Define Your Projects

When you have defined your goal, you need to come up with several project ideas that can help you reach that goal. Brainstorming ideas and dreaming about how successful they will be is very alluring and many people spend their entire lifetime in this stage. As a beginner there is an easy way to cut directly to the chase: Follow in the footsteps of someone who has already achieved a goal similar to yours. If you’re already a seasoned veteran you can skip ahead to the next section.

Allow yourself one hour – definitely not more – of online research to find a mentor that you can follow. Start searching at Amazon.com for books on your subject. While there are literally thousands of ebooks on every conceivable subject, the hurdle to have a book published and distributed by Amazon eliminates most of the junk for you. Also scan a dozen or so blogs that cover your topic. Don’t get sucked in, just look for names that keep coming up in multiple blogs, and frequent linking to the same authority blogs.

Once you have found your one mentor purchase their beginner’s book, ebook or ecourse. It is very important at this stage to stick with one mentor and one information resource. There is a cacophony of contradictory voices out there and as a newcomer to the subject you have no way to evaluate who is right and who is wrong. Trust your gut instinct when you selected your mentor and stick with it through the duration of your project. Do not switch horses midstream. That will cause you to lose your focus and bring you back to square one.

As you’re reading your new book or ecourse, make notes of projects that your mentor recommends and which you think you can accomplish.

Evaluate Your Projects

When you have several potential projects that can bring you closer to your goal you need a systematic way to select which one to implement first. Create a list of evaluation criteria.

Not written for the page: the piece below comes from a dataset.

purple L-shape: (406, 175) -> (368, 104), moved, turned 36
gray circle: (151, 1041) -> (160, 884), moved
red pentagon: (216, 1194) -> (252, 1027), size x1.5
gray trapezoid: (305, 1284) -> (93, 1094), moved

There is no right or wrong evaluation criteria, but each item should be important to you. Here is my list:

  • Size of market
  • Proven market
  • Cost to reach prospects
  • Profit per item sold
  • Complimentary products available for upsell and back-end
  • Competition
  • Startup cost ($)
  • Your attention required for startup
  • Your attention required ongoing
  • Your passion for the project
  • Strategic fit

For each project, answer each evaluation criteria with one or two sentences. Then assign a value from 1 to 5 to each, where 1 is bad and 5 is excellent. With this scale a very large market would get a 5 (excellent) while a very high startup cost would get a 1 (bad).

Do not spend more than 2 hours on this. Too many projects never get off the ground because they are analyzed to death. Read the headline of this article again.

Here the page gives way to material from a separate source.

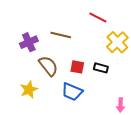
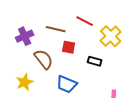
red line: (98, 18) -> (85, 21), moved
red square: (77, 67) -> (69, 47), moved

Once you have assigned values to each criteria for all of your projects, you simply add up all the numbers for each project. And the project with the highest total score is the one you should start with. Once you are comfortable with this evaluation methodology you can assign different weights to the evaluation criteria. For example, if you are low on cash reserves the Startup cost criteria may the most important to you. Then you can multiply the 1-5 score for this particular criteria by 2 or 3 to give it more weight in the overall score.

Approaching your projects systematically like this has several benefits:

  1. The likelihood of you selecting the best project is much higher.
  2. You have justified to yourself why you selected this project. When you’re having a hard time and you’re doubting if you’re really doing the right thing, go back to your notes and reinforce the reasons for selecting this project.
  3. Keep your list of evaluated projects. Each time you have a new idea for a project, evaluate it using the same criteria and compare it to the other projects. Each time you complete a project you know which one to tackle next.

Complete Your Projects

The fact that you have a large list of potential projects does not give you a license to jump between them. Focus your full attention on your current project and see it through to the end. Finish it even if you come up with a new project idea that scores much higher than the one you’re currently working on.

Even with this systematic approach not all your projects will be successful. Learning to fail and learning from your failures is also very important. And if you never complete your projects you are guaranteed to never be successful.